Letters To Seneca – Letter 2

Dear Seneca,

I was given a gift yesterday. A gift that both challenged and humbled me.

As my wife and I were heading to the grocery store we realized there was a nail in our tire. This situation could’ve quickly spiraled into complaining, concern, frustration, anxiety, etc., but instead, it turned out surprisingly enjoyable.

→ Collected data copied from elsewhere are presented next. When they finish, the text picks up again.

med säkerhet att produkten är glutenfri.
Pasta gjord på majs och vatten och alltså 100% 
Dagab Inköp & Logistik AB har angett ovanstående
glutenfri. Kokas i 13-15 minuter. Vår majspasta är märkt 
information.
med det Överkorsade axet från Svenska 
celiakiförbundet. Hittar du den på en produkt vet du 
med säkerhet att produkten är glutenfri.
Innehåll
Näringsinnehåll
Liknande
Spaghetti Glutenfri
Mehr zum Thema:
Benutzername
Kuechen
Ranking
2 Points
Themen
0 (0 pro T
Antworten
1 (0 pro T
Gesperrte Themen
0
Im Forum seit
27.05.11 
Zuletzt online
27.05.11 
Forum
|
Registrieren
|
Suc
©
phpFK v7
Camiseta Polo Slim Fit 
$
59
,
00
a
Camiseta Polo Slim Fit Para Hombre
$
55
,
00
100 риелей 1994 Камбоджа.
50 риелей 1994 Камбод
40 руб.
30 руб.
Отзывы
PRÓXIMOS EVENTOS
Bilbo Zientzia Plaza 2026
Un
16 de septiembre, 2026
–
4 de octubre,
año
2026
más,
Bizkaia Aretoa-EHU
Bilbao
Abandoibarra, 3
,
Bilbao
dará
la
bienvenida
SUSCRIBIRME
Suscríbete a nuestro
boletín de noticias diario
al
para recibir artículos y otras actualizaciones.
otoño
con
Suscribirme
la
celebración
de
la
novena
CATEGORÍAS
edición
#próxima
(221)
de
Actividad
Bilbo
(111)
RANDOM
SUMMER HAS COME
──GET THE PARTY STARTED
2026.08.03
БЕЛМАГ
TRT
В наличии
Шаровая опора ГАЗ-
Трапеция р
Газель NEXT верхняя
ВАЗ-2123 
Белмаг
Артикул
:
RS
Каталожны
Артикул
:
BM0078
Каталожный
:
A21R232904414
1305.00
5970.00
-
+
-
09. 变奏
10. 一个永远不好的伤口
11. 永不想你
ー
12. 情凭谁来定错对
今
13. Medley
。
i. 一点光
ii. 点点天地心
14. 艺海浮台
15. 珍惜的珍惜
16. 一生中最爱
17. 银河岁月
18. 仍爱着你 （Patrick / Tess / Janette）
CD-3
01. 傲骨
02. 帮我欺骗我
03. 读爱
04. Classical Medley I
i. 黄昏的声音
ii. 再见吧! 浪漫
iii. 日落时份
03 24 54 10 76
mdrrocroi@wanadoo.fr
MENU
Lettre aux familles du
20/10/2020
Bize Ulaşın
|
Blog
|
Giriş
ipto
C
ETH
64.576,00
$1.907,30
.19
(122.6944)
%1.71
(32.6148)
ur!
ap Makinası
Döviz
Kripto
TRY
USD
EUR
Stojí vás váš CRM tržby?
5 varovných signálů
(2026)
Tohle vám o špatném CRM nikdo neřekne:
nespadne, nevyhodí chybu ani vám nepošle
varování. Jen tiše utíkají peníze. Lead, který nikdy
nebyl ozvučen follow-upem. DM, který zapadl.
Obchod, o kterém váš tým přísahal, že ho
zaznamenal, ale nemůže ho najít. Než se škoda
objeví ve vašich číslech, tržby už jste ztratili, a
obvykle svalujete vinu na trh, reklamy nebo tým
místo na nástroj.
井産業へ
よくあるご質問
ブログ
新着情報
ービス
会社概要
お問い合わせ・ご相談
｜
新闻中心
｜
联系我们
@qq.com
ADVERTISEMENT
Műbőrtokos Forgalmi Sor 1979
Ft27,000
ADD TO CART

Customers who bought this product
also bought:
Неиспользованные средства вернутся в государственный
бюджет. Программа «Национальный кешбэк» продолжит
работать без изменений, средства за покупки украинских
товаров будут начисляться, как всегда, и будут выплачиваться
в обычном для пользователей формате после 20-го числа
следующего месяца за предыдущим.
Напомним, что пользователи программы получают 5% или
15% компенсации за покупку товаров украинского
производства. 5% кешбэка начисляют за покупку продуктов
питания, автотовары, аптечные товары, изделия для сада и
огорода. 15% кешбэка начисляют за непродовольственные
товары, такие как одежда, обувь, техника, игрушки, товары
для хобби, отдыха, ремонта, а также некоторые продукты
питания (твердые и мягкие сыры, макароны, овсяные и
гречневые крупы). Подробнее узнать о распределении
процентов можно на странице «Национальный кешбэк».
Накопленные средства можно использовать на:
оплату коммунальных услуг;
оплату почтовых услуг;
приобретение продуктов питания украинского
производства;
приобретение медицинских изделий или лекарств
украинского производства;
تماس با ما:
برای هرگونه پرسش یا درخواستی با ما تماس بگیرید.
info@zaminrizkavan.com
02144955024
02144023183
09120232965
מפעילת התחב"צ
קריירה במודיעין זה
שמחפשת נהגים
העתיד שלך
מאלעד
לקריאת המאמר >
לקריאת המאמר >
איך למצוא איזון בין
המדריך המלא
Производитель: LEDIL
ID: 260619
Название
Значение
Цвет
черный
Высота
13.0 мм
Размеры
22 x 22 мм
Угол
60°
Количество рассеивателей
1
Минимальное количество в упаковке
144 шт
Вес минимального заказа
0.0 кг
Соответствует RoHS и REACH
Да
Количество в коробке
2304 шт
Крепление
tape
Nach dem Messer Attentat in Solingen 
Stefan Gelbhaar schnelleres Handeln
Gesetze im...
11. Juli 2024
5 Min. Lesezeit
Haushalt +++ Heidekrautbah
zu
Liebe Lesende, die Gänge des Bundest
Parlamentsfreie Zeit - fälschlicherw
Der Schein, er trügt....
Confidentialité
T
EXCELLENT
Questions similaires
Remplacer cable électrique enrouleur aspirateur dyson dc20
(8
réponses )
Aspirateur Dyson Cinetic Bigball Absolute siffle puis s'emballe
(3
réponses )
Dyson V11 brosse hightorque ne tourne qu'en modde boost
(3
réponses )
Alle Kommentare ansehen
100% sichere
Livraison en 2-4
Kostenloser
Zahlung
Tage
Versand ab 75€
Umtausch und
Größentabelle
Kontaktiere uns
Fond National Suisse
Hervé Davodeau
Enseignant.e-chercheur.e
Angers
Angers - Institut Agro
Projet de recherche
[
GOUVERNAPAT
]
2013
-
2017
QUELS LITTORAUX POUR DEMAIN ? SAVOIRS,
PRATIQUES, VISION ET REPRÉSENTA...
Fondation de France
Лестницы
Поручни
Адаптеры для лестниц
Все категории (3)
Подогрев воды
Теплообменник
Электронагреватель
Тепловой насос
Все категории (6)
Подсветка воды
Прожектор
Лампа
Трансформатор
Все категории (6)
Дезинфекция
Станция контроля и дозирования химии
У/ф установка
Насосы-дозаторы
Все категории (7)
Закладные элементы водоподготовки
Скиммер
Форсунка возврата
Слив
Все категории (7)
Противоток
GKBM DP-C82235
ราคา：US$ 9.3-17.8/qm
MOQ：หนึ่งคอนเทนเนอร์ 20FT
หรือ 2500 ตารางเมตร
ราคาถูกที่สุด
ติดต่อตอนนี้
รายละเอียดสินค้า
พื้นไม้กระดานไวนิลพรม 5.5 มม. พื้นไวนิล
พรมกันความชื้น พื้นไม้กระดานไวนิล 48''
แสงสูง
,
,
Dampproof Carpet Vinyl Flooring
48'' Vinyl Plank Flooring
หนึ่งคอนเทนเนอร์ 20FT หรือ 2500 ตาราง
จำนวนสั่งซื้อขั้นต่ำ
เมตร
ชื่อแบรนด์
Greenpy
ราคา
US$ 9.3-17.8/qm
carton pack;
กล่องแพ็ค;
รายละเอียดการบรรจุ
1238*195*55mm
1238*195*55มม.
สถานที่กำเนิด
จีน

There are multiple variables as to why this scenario took a turn for the better, some of which were in my control and others the outside world.

Let’s explore each.

  • Action: Once I noticed the nail in our tire I immediately called a tire repair company, instead of losing my cool. Fortunately, the tire repair could take us the same day.
  • Blame: On the drive there, instead of blaming my wife I reassured her that we’re fortunate nothing worse happened. Looking at the positive side of the situation really lifted both our moods and knowing that “worse” could’ve been her or I running over a nail, the tire popping, and us getting into a fatal car accident.
  • Fortune: We continuously landed on luck every moment of the way throughout this experience. Our drive to the tire shop with a nail in the tire was safe, we paid $20 to replace the tire thanks to my previous me buying insurance, and there was a Walmart right next door allowing us to grocery shop while the tire was replaced. These “fortunes” could’ve been overlooked if we were in the wrong state of mind, but through conscious effort, we observed each gift at the moment.

I’m reminded of two lessons from this experience

  • Action > Thought: In all cases, action trumps thought. If I’m in an unfortunate situation or negative mood, the best thing to do is take action. ~99% of the time action pushes me in the “right” direction, not ruminating on the situation or mood.
  • Perspective: Perspective is everything. Stoicism and optimism are the two constants that shape my perspective on life. This experience (or gift) allowed me to practice flexing both perspectives. Life is hard and we need to flex these perspective muscles as often as we can, not allowing them to degrade.

As our good friend Marcus Aurelius says…

“Choose not to be harmed, and you won’t feel harmed. Don’t feel harmed, and you haven’t been.”